Influenza A viruses are rapidly evolving pathogens with potential for novel strains to emerge and cause human pandemics. H1N1, H2N2 and H3N2 influenza A virus (known as human viruses) hemagglutinin (HA) binds to glycan receptors in the human upper respiratory epithelia that are terminated by a2,6-linked sialic acid (also known as human receptors), a critical feature that permits the virus to efficiently infect and transmit via aerosol in humans. The avian-adapted H5N1, H9N1, H7N7, H7N2 and H7N9 have shown binding to human receptors, cause severe infections in humans and are rapidly evolving in various species but are yet to adapt to the human host to establish sustained circulation. There is a need to better understand and differentiate glycan receptor binding properties between these avian-adapted and human viruses. This chapter offers perspectives on structural and biochemical analyses of HA-glycan receptor interactions from standpoint of distinguishing receptor specificity of human and avian viruses and also in the context of their natural evolution. The perspectives offered in this chapter are intended to expand the current thinking and hence understanding of HA-glycan specificity to facilitate improved surveillance and preparedness in the event of an emergence of a novel strain with pandemic potential.

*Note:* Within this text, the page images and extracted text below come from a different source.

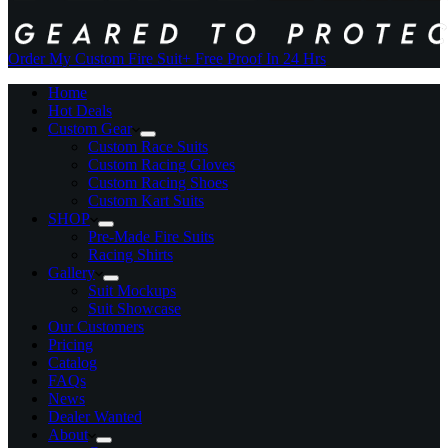
Order My Custom Fire Suit
+ Free Proof In 24 Hrs
Home
Hot Deals
Custom Gear
Custom Race Suits
Custom Racing Gloves
Custom Racing Shoes
Custom Kart Suits
SHOP
Pre-Made Fire Suits
Racing Shirts
Gallery
Suit Mockups
Suit Showcase
Our Customers
Pricing
Catalog
FAQs
News
Dealer Wanted
About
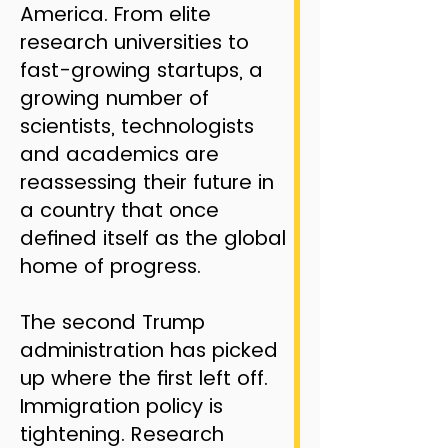
America. From elite
research universities to
fast-growing startups, a
growing number of
scientists, technologists
and academics are
reassessing their future in
a country that once
defined itself as the global
home of progress.
The second Trump
administration has picked
up where the first left off.
Immigration policy is
tightening. Research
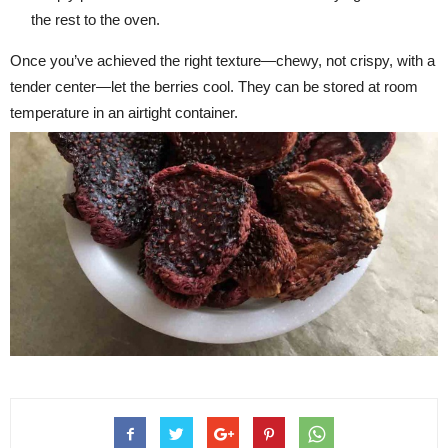
the rest to the oven.
Once you’ve achieved the right texture—chewy, not crispy, with a
tender center—let the berries cool. They can be stored at room
temperature in an airtight container.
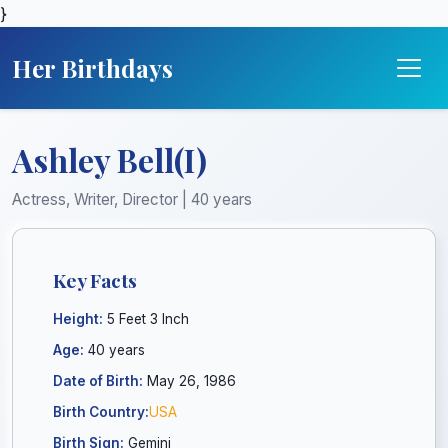
}
Her Birthdays
Ashley Bell(I)
Actress, Writer, Director | 40 years
Key Facts
Height:
5 Feet 3 Inch
Age:
40 years
Date of Birth:
May 26, 1986
Birth Country:
USA
Birth Sign:
Gemini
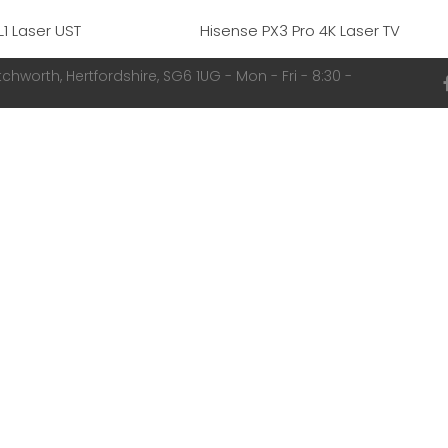
L1 Laser UST
Hisense PX3 Pro 4K Laser TV
chworth, Hertfordshire, SG6 1UG - Mon - Fri - 8:30 -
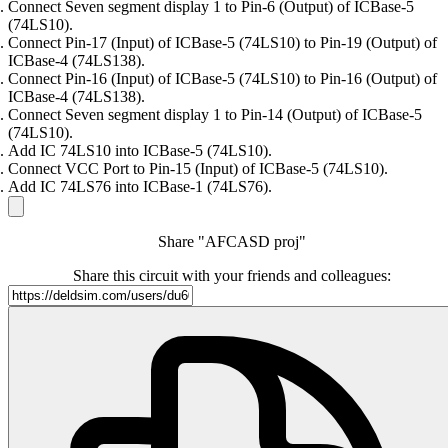
Connect Seven segment display 1 to Pin-6 (Output) of ICBase-5
(74LS10).
Connect Pin-17 (Input) of ICBase-5 (74LS10) to Pin-19 (Output) of
ICBase-4 (74LS138).
Connect Pin-16 (Input) of ICBase-5 (74LS10) to Pin-16 (Output) of
ICBase-4 (74LS138).
Connect Seven segment display 1 to Pin-14 (Output) of ICBase-5
(74LS10).
Add IC 74LS10 into ICBase-5 (74LS10).
Connect VCC Port to Pin-15 (Input) of ICBase-5 (74LS10).
Add IC 74LS76 into ICBase-1 (74LS76).
Share "AFCASD proj"
Share this circuit with your friends and colleagues:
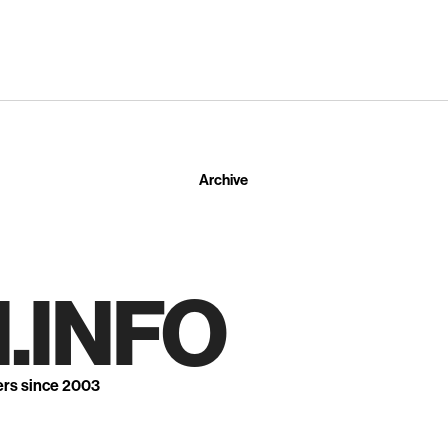
Archive
.INFO
ers since 2003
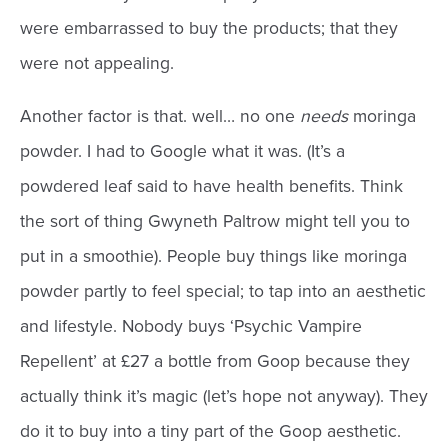
were embarrassed to buy the products; that they
were not appealing.
Another factor is that. well… no one
needs
moringa
powder. I had to Google what it was. (It’s a
powdered leaf said to have health benefits. Think
the sort of thing Gwyneth Paltrow might tell you to
put in a smoothie). People buy things like moringa
powder partly to feel special; to tap into an aesthetic
and lifestyle. Nobody buys ‘Psychic Vampire
Repellent’ at £27 a bottle from Goop because they
actually think it’s magic (let’s hope not anyway). They
do it to buy into a tiny part of the Goop aesthetic.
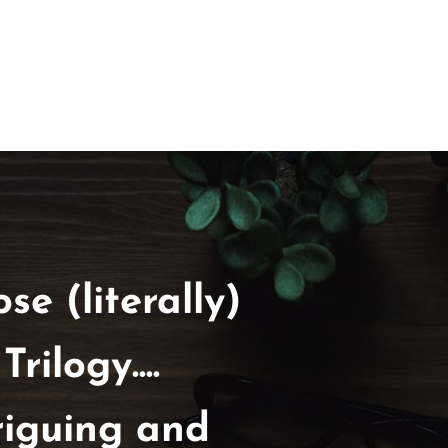
se (literally)
ilogy....
riguing and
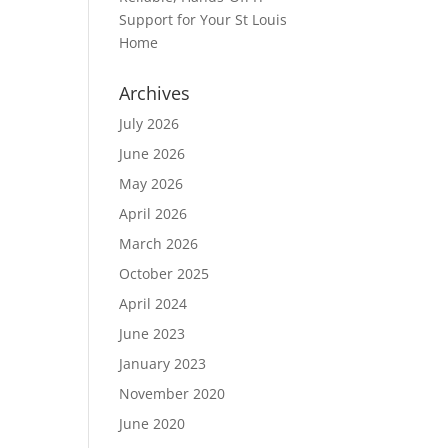
Support for Your St Louis
Home
Archives
July 2026
June 2026
May 2026
April 2026
March 2026
October 2025
April 2024
June 2023
January 2023
November 2020
June 2020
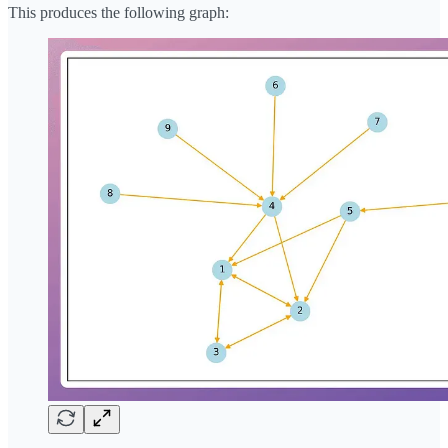
This produces the following graph:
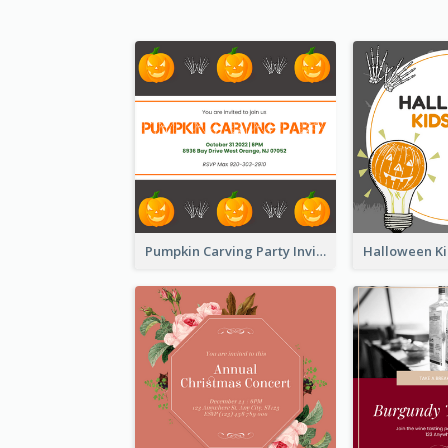
Pumpkin Carving Party Invitation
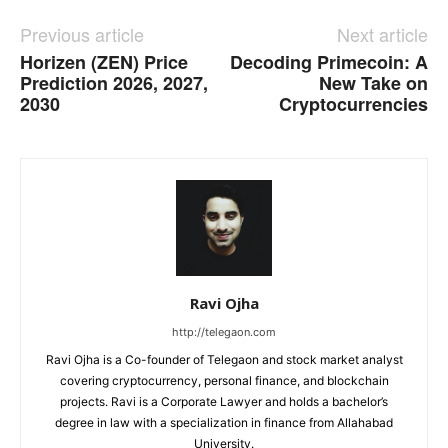
Previous article
Next article
Horizen (ZEN) Price
Decoding Primecoin: A
Prediction 2026, 2027,
New Take on
2030
Cryptocurrencies
Ravi Ojha
http://telegaon.com
Ravi Ojha is a Co-founder of Telegaon and stock market analyst
covering cryptocurrency, personal finance, and blockchain
projects. Ravi is a Corporate Lawyer and holds a bachelor’s
degree in law with a specialization in finance from Allahabad
University.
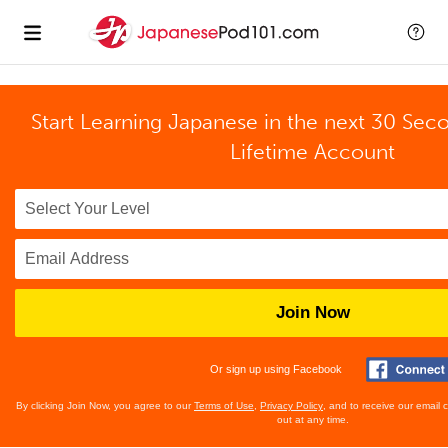
Start Learning Japanese in the next 30 Sec
Lifetime Account
Join Now
Or sign up using Facebook
By clicking Join Now, you agree to our
Terms of Use
,
Privacy Policy
, and to receive our email
out at any time.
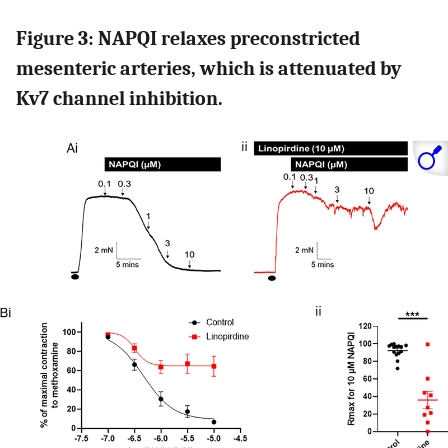
Figure 3: NAPQI relaxes preconstricted
mesenteric arteries, which is attenuated by
Kv7 channel inhibition.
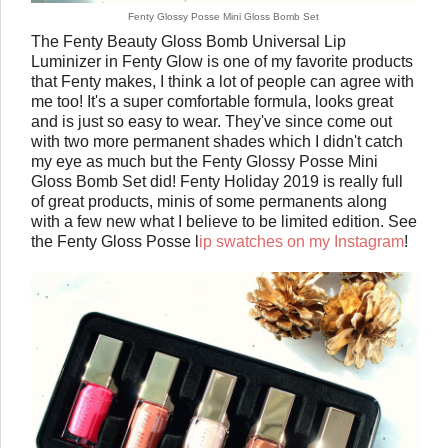
Fenty Glossy Posse Mini Gloss Bomb Set
The Fenty Beauty Gloss Bomb Universal Lip
Luminizer in Fenty Glow is one of my favorite products
that Fenty makes, I think a lot of people can agree with
me too! It's a super comfortable formula, looks great
and is just so easy to wear. They've since come out
with two more permanent shades which I didn't catch
my eye as much but the Fenty Glossy Posse Mini
Gloss Bomb Set did! Fenty Holiday 2019 is really full
of great products, minis of some permanents along
with a few new what I believe to be limited edition. See
the Fenty Gloss Posse l
ip swatches on my Instagram
!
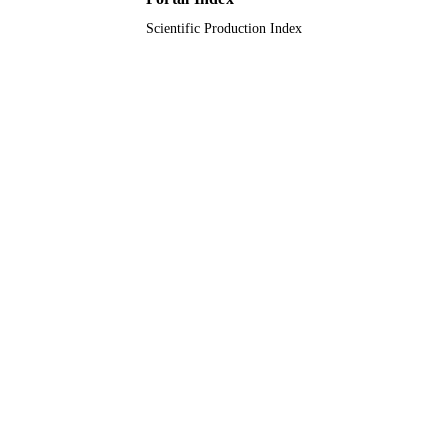
Scientific Production Index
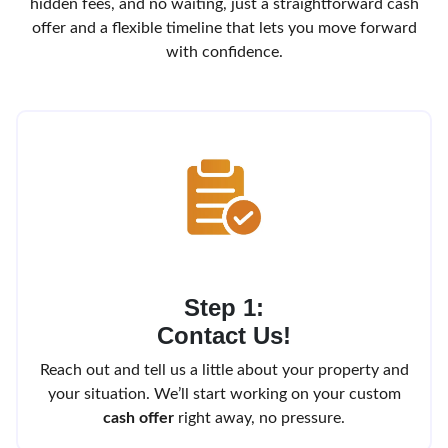
hidden fees, and no waiting, just a straightforward cash
offer and a flexible timeline that lets you move forward
with confidence.
Step 1:
Contact Us!
Reach out and tell us a little about your property and
your situation. We’ll start working on your custom
cash offer
right away, no pressure.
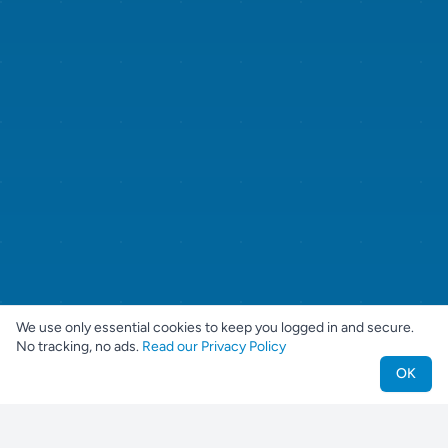
We use only essential cookies to keep you logged in and secure.
No tracking, no ads.
Read our Privacy Policy
OK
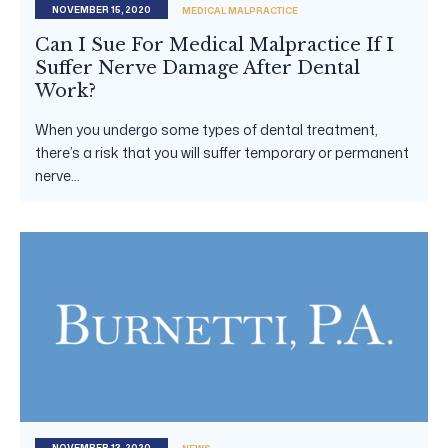
NOVEMBER 15, 2020
MEDICAL MALPRACTICE
Can I Sue For Medical Malpractice If I
Suffer Nerve Damage After Dental
Work?
When you undergo some types of dental treatment,
there’s a risk that you will suffer temporary or permanent
nerve...
NOVEMBER 13, 2020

7. PB1-F2: A Multi-functional Non-structural Influenza A Virus Protein
Eike R. Hrincius and Jonathan A. McCullers
Pages: 121-138.
A central determinant of pathogenicity for influenza A virus (IAV) infections is the interplay of the invading virus with the host immune system. The host has to recognize and fight the invading pathogen; at the same time the induced immune reaction has to be well balanced and not self-destroying. Influenza viruses have evolved strategies to support their replication and to circumvent host immune responses. The PB1-F2 protein of IAVs, a nonstructural protein only found within the infected cell, has had manifold functions attributed to it. The protein's proposed support of virus replication, together with modulation of immune responses, categorize PB1-F2 as a classic multi-functional viral protein. Shortly after its discovery it became obvious that PB1-F2 has the potential to mediate pathogenicity upon primary viral infection and also during bacterial co-infections. This effect appears to be mediated by induction of cell death, promotion of cytokine release and inflammation, and/or modulation of interferon responses in a virus, cell type, and host-specific manner. Because these functions of PB1-F2 are poorly understood and this protein has not been as well studied as other influenza virus proteins, research efforts need to be intensified to clarify the role of PB1-F2 in influenza virus infections.
8. Avian Influenza H7N9 Virus
Ying Wu, Yi Shi, Jun Liu, Yan Wu and George F. Gao
Pages: 139-160.
In March 2013, the first cases of human infection with a novel reassortant of avian influenza A virus (H7N9) were reported in China. The rapid increase in cases with considerable morbidity and mortality over a subsequent brief time period has posed a great threat to public health globally. In this chapter we present an overview of the current understanding of H7N9 virus from the perspectives of the virus origin, clinical features and treatments of virus infection, host immune responses, virus receptor-binding properties as well as drug resistance. We also provide a snapshot of vaccine development and monoclonal antibody application against H7N9 virus infection and call for precautionary measurements for unpredictable emergence of novel reassortants of influenza viruses, HxNy.